REGION — The Clean Energy Alliance board of directors approved an extended credit line during its Jan. 13 meeting.
Clean Energy Alliance, also known as CEA, will now have a credit line up to $15 million from JPMorgan Chase to help cover cash flow and future expansion costs.
The energy service provider, which covers the cities of Carlsbad, Del Mar and Solana Beach and provides a minimum 50% clean energy product, initially took out a $6 million loan to launch the program, which started service in May 2021.
The loans must be paid back by Dec. 2023 and Jan. 2026, according to Barbara Boswell, chief executive officer of the CEA. JP Morgan will not extend the line of credit any further until the first $6 million is repaid, Boswell said.
Boswell said the agency had a budgetary shortfall this year and the extended line of credit will allow them to cover their bills and get San Marcos and Escondido launched by April 2023.
However, Boswell said the new rates, which slightly increased but still saved 2% on generation compared to San Diego Gas & Electric, will be enough to cover operations and paying back the loan through the end of the year.
Boswell also provided an update to the Carlsbad City Council during its Jan. 18 meeting.
“It would be prudent to increase line of credit up to $15 million and have funds at our disposal if we need to draw them down,” she said. “It’s not a debt of the cities, but a debt of Clean Energy Alliance.”
Boswell said the CEA has drawn down the first $6 million and additional $9 million will be used to make up for cash flow and budget shortfalls, contracts for the cities of San Marcos and Escondido launching in 2023 and paying back past loans with interest and meeting those deadlines.
The Fiscal Year 2021-22 budget shows a massive jump in revenue to $53.5 million and expenditures to $51.5 million due to the CEA being fully launched with residential and business customers. However, the net position of the CEA is a negative $2.7 million, nearly $2 million more than 2020.
Additionally, the CEA’s reserve projections have taken a big hit as the agency estimated $27 million by 2023, although Boswell said those have been revised to $10 million for a difference of $17 million. The reserves have not been earmarked for a specific use by the CEA board, but in the past advocates and council members from the three cities have said those funds could be used for energy programs or projects.

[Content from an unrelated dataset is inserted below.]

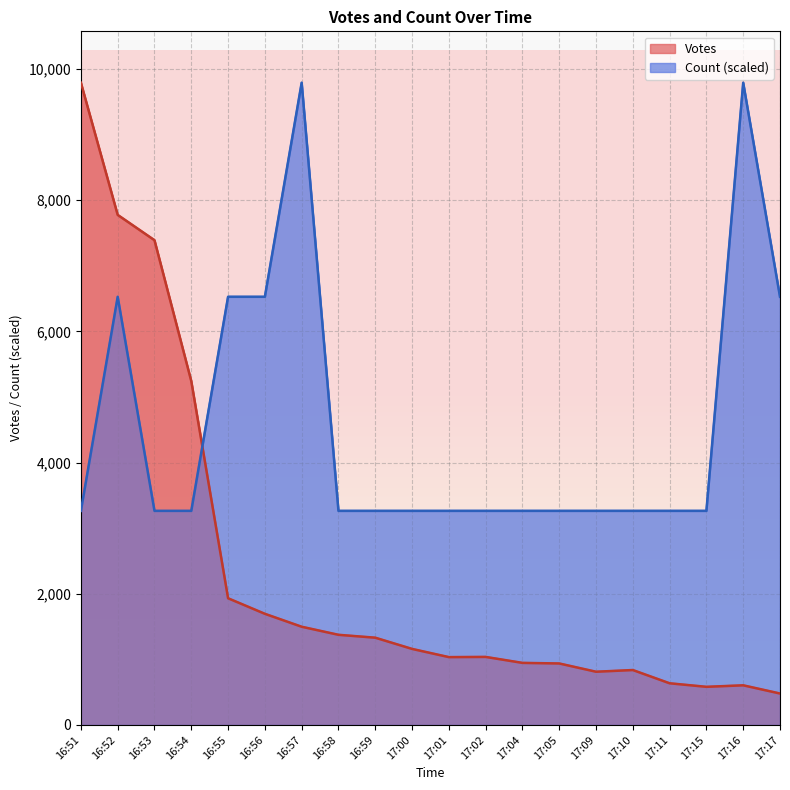

Does the chart display data point markers on the line(s)?

No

Boswell said the reserve estimates are short because in 2019 the implementation plan for the three cities didn’t include a 2% discount for ratepayers and due to a phased-in launch in May and June 2021 on a request by San Diego Gas & Electric as the utility launched its new billing system, which is used by the CEA.
Also, the cost of power supply contracts were higher than anticipated prior to the launch of the CEA.

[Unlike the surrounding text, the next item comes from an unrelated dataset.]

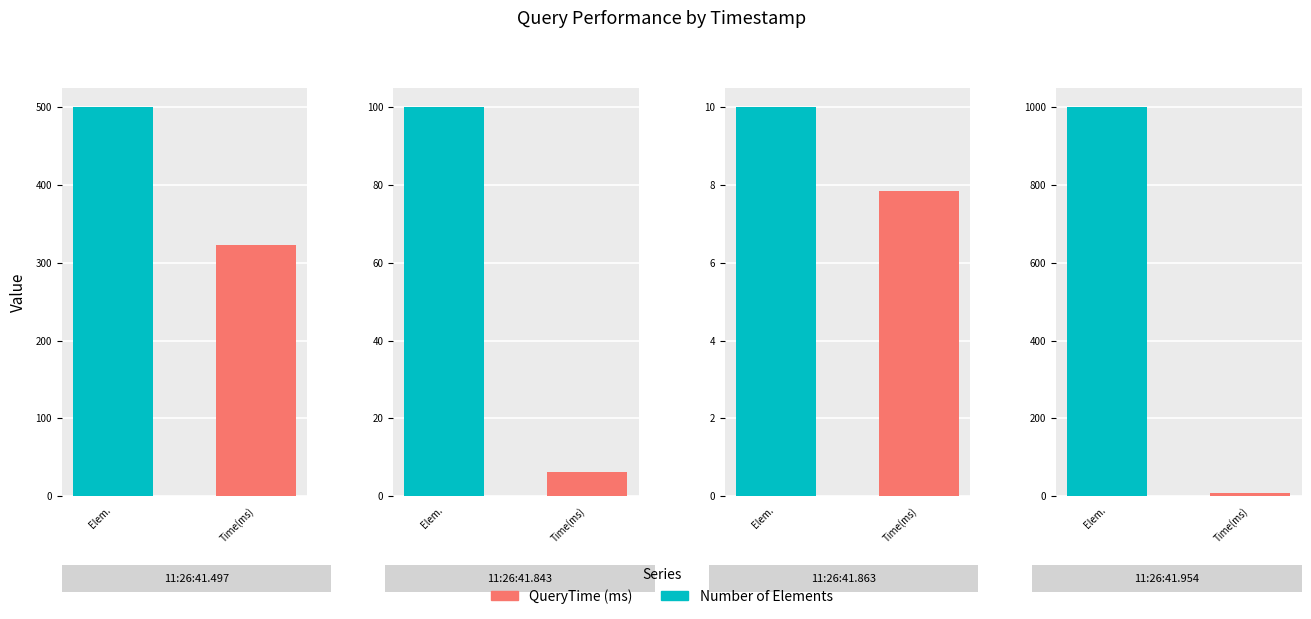

Where is QueryTime (ms) nearest to the value 164?

11:26:41.954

“It assumed all of our customers would be enrolled in May and we would have full revenue in June,” Boswell explained of the shortfall, noting large business customers didn’t come on board until June. “After we filed our implementation plan, SDG&E came to us. The request was to accommodate their scheduled early billing system that did result in lost revenue for Clean Energy Alliance.
As for the rate charges, Councilman Peder Norby said while there is debate over the Power Charge Indifference Adjustment, or exit fee, those are also included with SDG&E customers, but are listed in different bundle.
Also, Norby said he was concerned with the interest rates as it would be the worst time to do so as rates are expected to rise. Boswell said the rate will be locked when a draw down occurs, so each chunk of cash may have different interest rates.
Boswell said the CEA has conducted stress tests and has enough revenue, especially with the new rates, to cover costs to meet those loan repayment deadlines. CEA Chairwoman Kristi Becker asked during the Jan. 13 meeting if CEA needed to use its reserves, but Boswell said
“It would be nice to show our original projections were to how we’re meeting our targets so the audience and clearly see how close we are,” Carlsbad Mayor Matt Hall said. “When you go into the summertime, there is some exposure there.”
Boswell said the CEA has sufficient fixed-priced contracts in place and will help avoid spikes in the market during summer.
As for the cities of Escondido and San Marcos, both submitted implementation plans to the California Public Utilities Commission at the end of 2021, Boswell said. CPUC will review those plans over the next 90 days and by April, CEA will start evaluating their energy capacity to determine the scale of power supply contracts, Boswell said.